Il riconoscimento è verificabile sulla pagina ufficiale del MUR dedicata alle università telematiche. Qualsiasi ente che offra “lauree online” senza comparire in quell’elenco non rilascia titoli validi.
Come si studia: differenze concrete con l’università tradizionale
| Università tradizionale | Università telematica | |
|---|---|---|
| Lezioni | In presenza, orari fissi | Videolezioni on-demand, 24/7 |
| Frequenza | Spesso obbligatoria | Mai obbligatoria |
| Esami | In sede, sessioni fisse | In sede (poli d’esame), sessioni più frequenti |
| Tutor | Ricevimento docente | Tutor online dedicato |
| Vita sociale | Campus, associazioni, eventi | Limitata (forum, gruppi online) |
| Retta media | 1.000-4.000€ (pubblica) / 5.000-15.000€ (privata) | 1.500-4.500€ |
La differenza principale non è nella qualità del titolo ma nell’esperienza: chi cerca la vita da campus, il confronto quotidiano con i compagni e la presenza fisica del docente troverà più soddisfazione in un ateneo tradizionale. Chi ha bisogno di flessibilità e autonomia, troverà nell’online un percorso più sostenibile.

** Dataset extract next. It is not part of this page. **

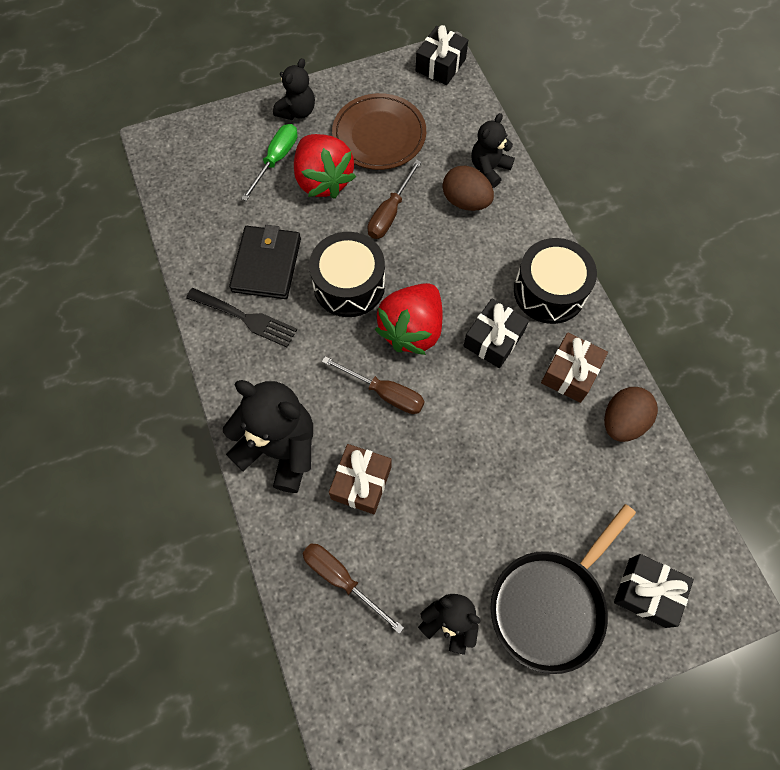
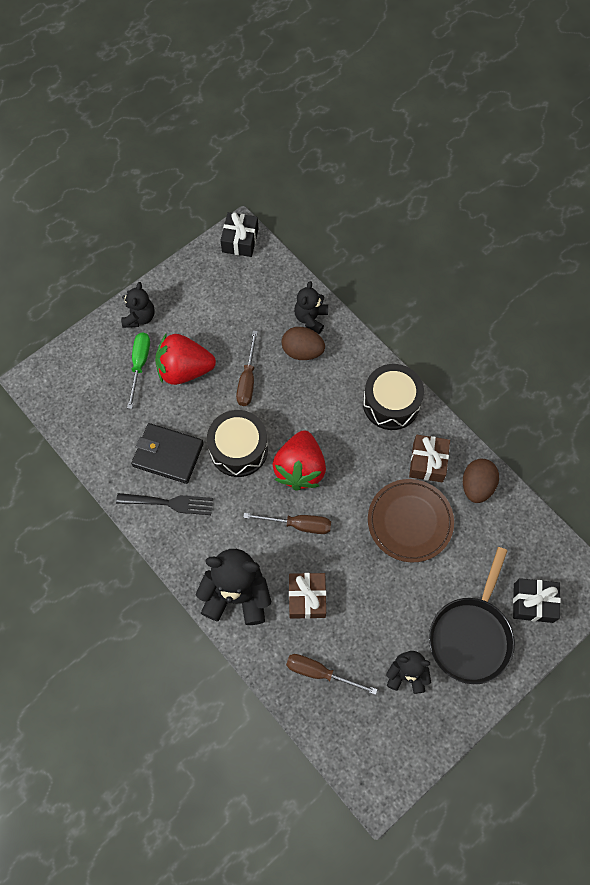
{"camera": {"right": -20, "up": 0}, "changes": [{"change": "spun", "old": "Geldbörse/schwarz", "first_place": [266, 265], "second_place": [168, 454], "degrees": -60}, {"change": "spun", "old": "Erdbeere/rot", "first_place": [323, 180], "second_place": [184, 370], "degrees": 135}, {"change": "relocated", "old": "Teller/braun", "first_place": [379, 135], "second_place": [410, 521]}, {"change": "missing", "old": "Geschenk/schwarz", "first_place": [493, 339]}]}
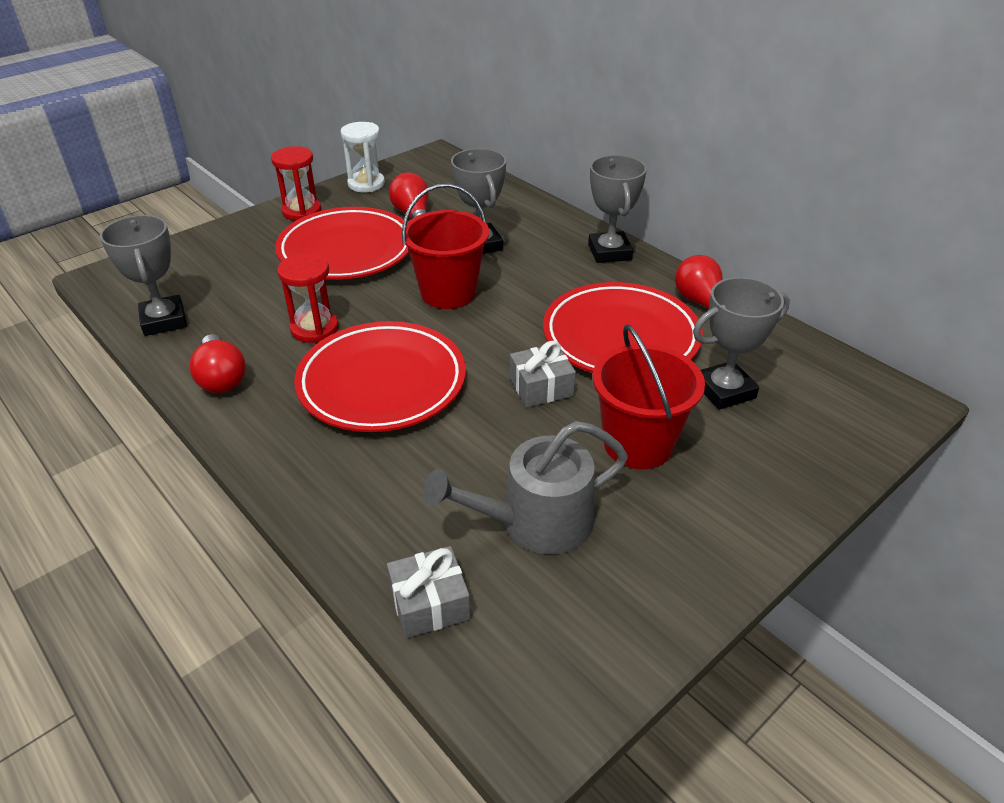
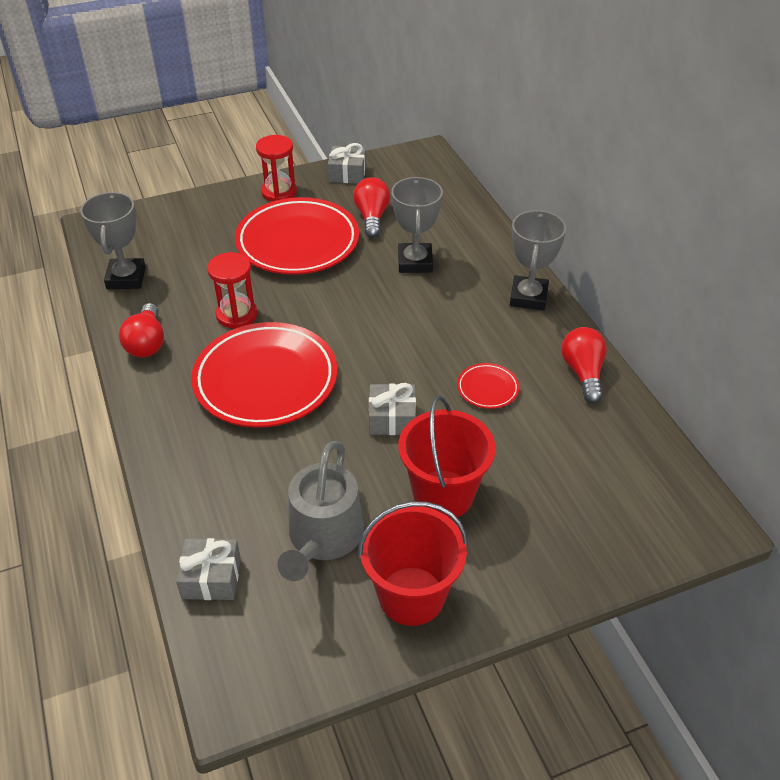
{"camera": {"right": 20, "up": 5}, "changes": [{"change": "exchanged", "old": "Sanduhr/weiß", "new": "Geschenk/grau", "first_place": [366, 184], "second_place": [347, 174]}, {"change": "relocated", "old": "Eimer/rot", "first_place": [448, 293], "second_place": [411, 596]}, {"change": "spun", "old": "Gießkanne/grau", "first_place": [536, 522], "second_place": [323, 537], "degrees": -75}, {"change": "size", "old": "Teller/rot", "first_place": [620, 337], "second_place": [487, 388], "factor": 0.43}, {"change": "missing", "old": "Pokal/grau", "first_place": [724, 390]}]}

L’errore da evitare: scegliere il primo ateneo che appare su Google
Le università telematiche investono molto in pubblicità. Basta cercare “laurea online” per essere sommersi da annunci con rette promozionali e promesse di flessibilità totale. Ma le differenze tra un ateneo e l’altro sono reali:
- La retta annuale varia da 1.500 a oltre 5.000 euro per lo stesso tipo di laurea
- Le sedi d’esame non sono distribuite in modo uniforme — alcuni atenei coprono tutta Italia, altri sono concentrati in poche città
- L’offerta formativa cambia: due corsi in “Economia” possono appartenere a classi di laurea diverse, con sbocchi professionali differenti
Prima di iscriversi vale la pena dedicare un’ora a confrontare direttamente gli atenei su costi, corsi e sedi. La differenza di spesa sull’intero triennio può superare i 10.000 euro — una cifra che per un neodiplomato o la sua famiglia pesa.

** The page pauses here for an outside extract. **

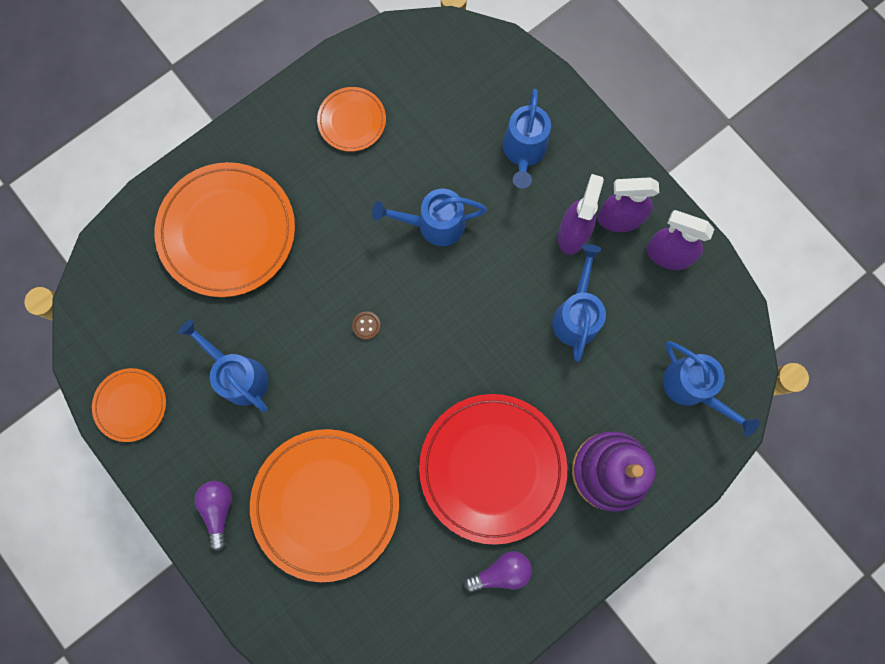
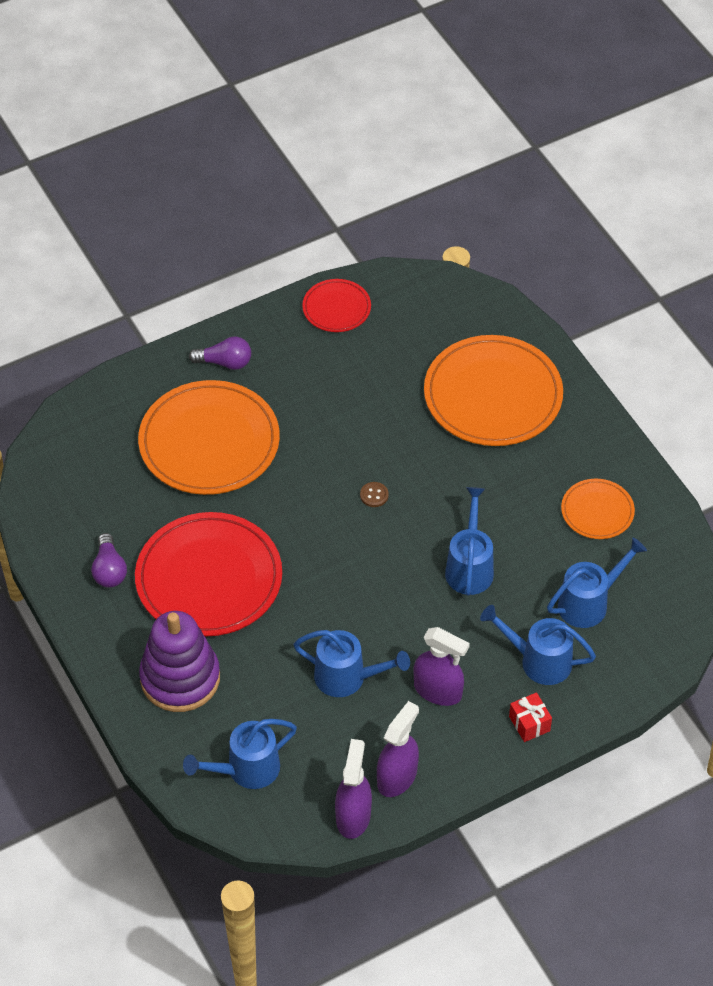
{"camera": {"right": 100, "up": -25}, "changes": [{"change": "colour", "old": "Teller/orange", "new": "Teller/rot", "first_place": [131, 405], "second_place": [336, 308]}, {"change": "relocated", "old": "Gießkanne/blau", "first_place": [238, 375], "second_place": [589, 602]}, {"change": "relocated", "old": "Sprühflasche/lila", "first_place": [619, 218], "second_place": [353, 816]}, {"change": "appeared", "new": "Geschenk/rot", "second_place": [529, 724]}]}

Tre consigli per chi sta decidendo dopo la maturità
1. Parti dalla classe di laurea, non dal nome del corso. La classe di laurea (es. L-18, L-24, LM-51) determina a quali concorsi e professioni potrai accedere. Controlla che corrisponda ai tuoi obiettivi prima di guardare qualsiasi altra cosa.
2. Verifica la sede d’esame più vicina. Studierai online, ma gli esami si fanno in presenza. Se la sede più vicina è a 3 ore di treno, ogni sessione diventa un viaggio. Informati prima.
3. Confronta almeno 3 atenei sugli stessi criteri. Non fermarti al primo risultato o alla pubblicità più visibile. Metti a confronto costi totali (non solo la rata), offerta formativa e sedi. Una piattaforma come UniCompara permette di farlo senza registrazione e con dati aggiornati su tutti gli 11 atenei riconosciuti.
In sintesi
L’università telematica è una scelta legittima e sempre più diffusa tra i neodiplomati. Il titolo ha lo stesso valore, i costi sono spesso inferiori, la flessibilità è reale. Ma “online” non significa “tutto uguale”: le differenze tra gli atenei esistono e vanno valutate con attenzione. Il consiglio più importante resta uno: confrontare prima di scegliere.